PROMPT: Each line of the data must reappear exactly in your answer, with no images included.

DATA LISTING:
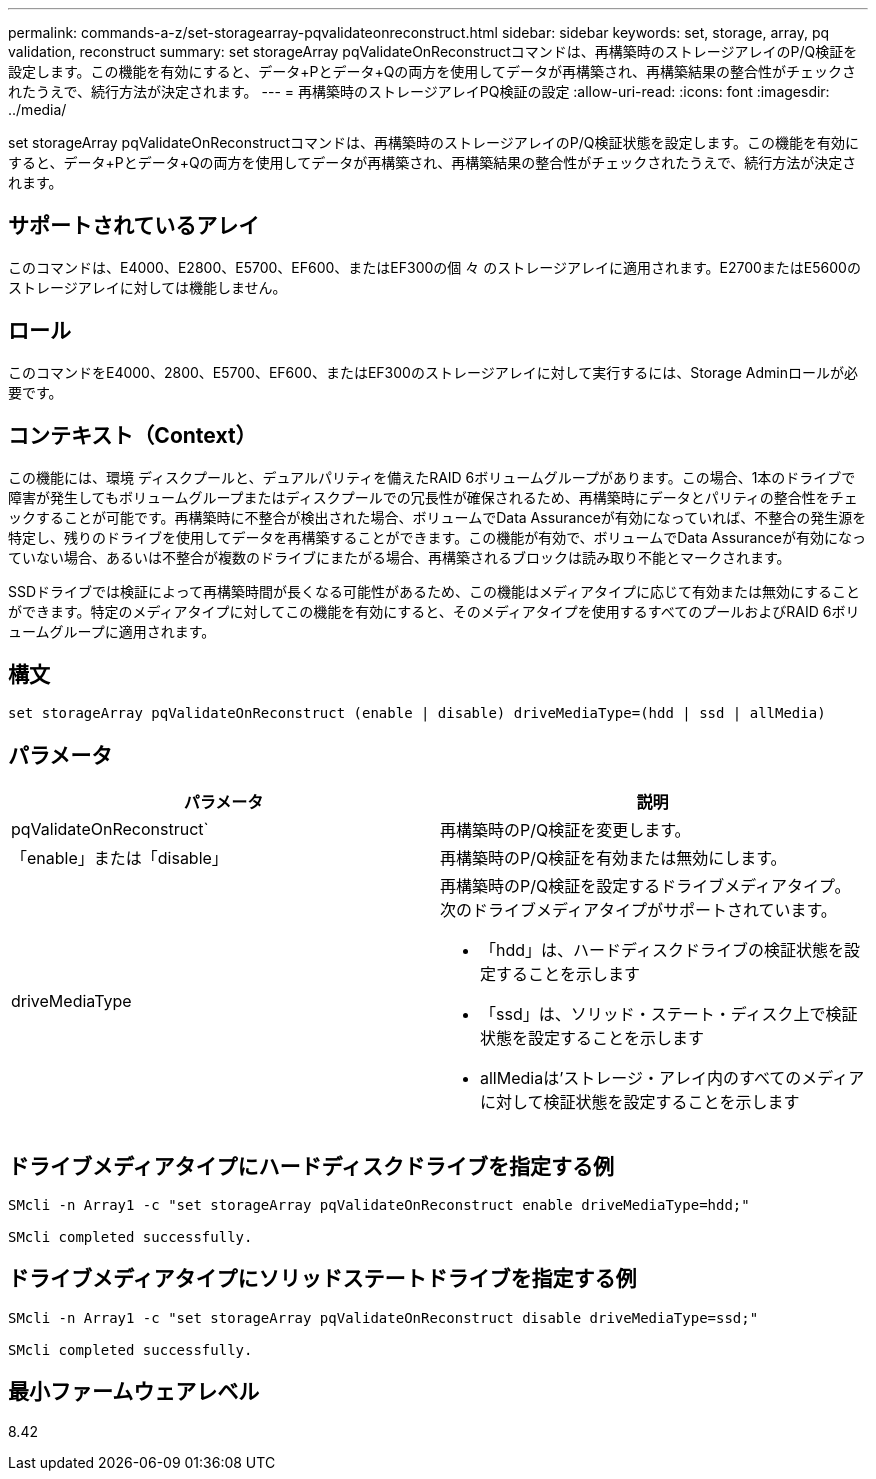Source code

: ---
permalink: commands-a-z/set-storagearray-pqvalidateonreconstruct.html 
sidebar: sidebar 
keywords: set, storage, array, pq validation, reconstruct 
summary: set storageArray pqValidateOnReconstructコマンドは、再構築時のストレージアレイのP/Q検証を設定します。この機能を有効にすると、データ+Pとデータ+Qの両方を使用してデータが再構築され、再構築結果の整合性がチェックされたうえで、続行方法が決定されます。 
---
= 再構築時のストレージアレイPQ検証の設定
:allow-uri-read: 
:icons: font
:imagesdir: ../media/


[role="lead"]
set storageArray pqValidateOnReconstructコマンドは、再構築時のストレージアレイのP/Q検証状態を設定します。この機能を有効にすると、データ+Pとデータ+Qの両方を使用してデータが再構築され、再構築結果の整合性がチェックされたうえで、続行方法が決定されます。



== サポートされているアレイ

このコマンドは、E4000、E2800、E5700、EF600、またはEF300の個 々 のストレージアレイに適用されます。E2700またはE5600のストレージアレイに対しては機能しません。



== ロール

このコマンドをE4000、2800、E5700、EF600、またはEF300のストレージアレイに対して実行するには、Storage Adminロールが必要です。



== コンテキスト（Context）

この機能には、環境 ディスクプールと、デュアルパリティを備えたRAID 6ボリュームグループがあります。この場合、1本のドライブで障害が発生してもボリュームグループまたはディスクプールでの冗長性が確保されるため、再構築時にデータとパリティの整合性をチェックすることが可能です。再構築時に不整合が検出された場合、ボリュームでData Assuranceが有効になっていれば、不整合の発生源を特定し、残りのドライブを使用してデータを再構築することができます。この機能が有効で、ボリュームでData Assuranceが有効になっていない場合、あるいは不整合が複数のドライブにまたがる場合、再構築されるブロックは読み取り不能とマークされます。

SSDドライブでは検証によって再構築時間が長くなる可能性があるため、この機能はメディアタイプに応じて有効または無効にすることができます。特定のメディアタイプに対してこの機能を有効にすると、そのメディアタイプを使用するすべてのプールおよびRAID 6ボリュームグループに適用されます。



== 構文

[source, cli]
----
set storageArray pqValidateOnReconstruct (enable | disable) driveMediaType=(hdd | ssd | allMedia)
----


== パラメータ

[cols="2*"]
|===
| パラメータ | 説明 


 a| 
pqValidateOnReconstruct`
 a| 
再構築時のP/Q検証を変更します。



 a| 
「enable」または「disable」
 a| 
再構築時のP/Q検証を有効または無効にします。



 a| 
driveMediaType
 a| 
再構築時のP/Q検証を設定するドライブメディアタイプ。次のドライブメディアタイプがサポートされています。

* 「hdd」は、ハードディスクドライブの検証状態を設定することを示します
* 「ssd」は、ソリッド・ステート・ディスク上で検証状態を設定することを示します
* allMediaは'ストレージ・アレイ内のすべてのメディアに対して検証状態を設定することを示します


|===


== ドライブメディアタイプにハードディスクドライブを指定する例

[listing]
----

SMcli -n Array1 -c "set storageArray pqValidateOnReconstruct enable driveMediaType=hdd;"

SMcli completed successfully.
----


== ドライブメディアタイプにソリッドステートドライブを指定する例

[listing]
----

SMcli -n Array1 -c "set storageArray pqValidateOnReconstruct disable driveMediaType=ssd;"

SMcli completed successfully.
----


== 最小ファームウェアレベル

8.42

OUTPUT:
Source code

: ---
permalink: commands-a-z/set-storagearray-pqvalidateonreconstruct.html 
sidebar: sidebar 
keywords: set, storage, array, pq validation, reconstruct 
summary: set storageArray pqValidateOnReconstructコマンドは、再構築時のストレージアレイのP/Q検証を設定します。この機能を有効にすると、データ+Pとデータ+Qの両方を使用してデータが再構築され、再構築結果の整合性がチェックされたうえで、続行方法が決定されます。 
---
= 再構築時のストレージアレイPQ検証の設定
:allow-uri-read: 
:icons: font
:imagesdir: ../media/


[role="lead"]
set storageArray pqValidateOnReconstructコマンドは、再構築時のストレージアレイのP/Q検証状態を設定します。この機能を有効にすると、データ+Pとデータ+Qの両方を使用してデータが再構築され、再構築結果の整合性がチェックされたうえで、続行方法が決定されます。



== サポートされているアレイ

このコマンドは、E4000、E2800、E5700、EF600、またはEF300の個 々 のストレージアレイに適用されます。E2700またはE5600のストレージアレイに対しては機能しません。



== ロール

このコマンドをE4000、2800、E5700、EF600、またはEF300のストレージアレイに対して実行するには、Storage Adminロールが必要です。



== コンテキスト（Context）

この機能には、環境 ディスクプールと、デュアルパリティを備えたRAID 6ボリュームグループがあります。この場合、1本のドライブで障害が発生してもボリュームグループまたはディスクプールでの冗長性が確保されるため、再構築時にデータとパリティの整合性をチェックすることが可能です。再構築時に不整合が検出された場合、ボリュームでData Assuranceが有効になっていれば、不整合の発生源を特定し、残りのドライブを使用してデータを再構築することができます。この機能が有効で、ボリュームでData Assuranceが有効になっていない場合、あるいは不整合が複数のドライブにまたがる場合、再構築されるブロックは読み取り不能とマークされます。

SSDドライブでは検証によって再構築時間が長くなる可能性があるため、この機能はメディアタイプに応じて有効または無効にすることができます。特定のメディアタイプに対してこの機能を有効にすると、そのメディアタイプを使用するすべてのプールおよびRAID 6ボリュームグループに適用されます。



== 構文

[source, cli]
----
set storageArray pqValidateOnReconstruct (enable | disable) driveMediaType=(hdd | ssd | allMedia)
----


== パラメータ

[cols="2*"]
|===
| パラメータ | 説明 


 a| 
pqValidateOnReconstruct`
 a| 
再構築時のP/Q検証を変更します。



 a| 
「enable」または「disable」
 a| 
再構築時のP/Q検証を有効または無効にします。



 a| 
driveMediaType
 a| 
再構築時のP/Q検証を設定するドライブメディアタイプ。次のドライブメディアタイプがサポートされています。

* 「hdd」は、ハードディスクドライブの検証状態を設定することを示します
* 「ssd」は、ソリッド・ステート・ディスク上で検証状態を設定することを示します
* allMediaは'ストレージ・アレイ内のすべてのメディアに対して検証状態を設定することを示します


|===


== ドライブメディアタイプにハードディスクドライブを指定する例

[listing]
----

SMcli -n Array1 -c "set storageArray pqValidateOnReconstruct enable driveMediaType=hdd;"

SMcli completed successfully.
----


== ドライブメディアタイプにソリッドステートドライブを指定する例

[listing]
----

SMcli -n Array1 -c "set storageArray pqValidateOnReconstruct disable driveMediaType=ssd;"

SMcli completed successfully.
----


== 最小ファームウェアレベル

8.42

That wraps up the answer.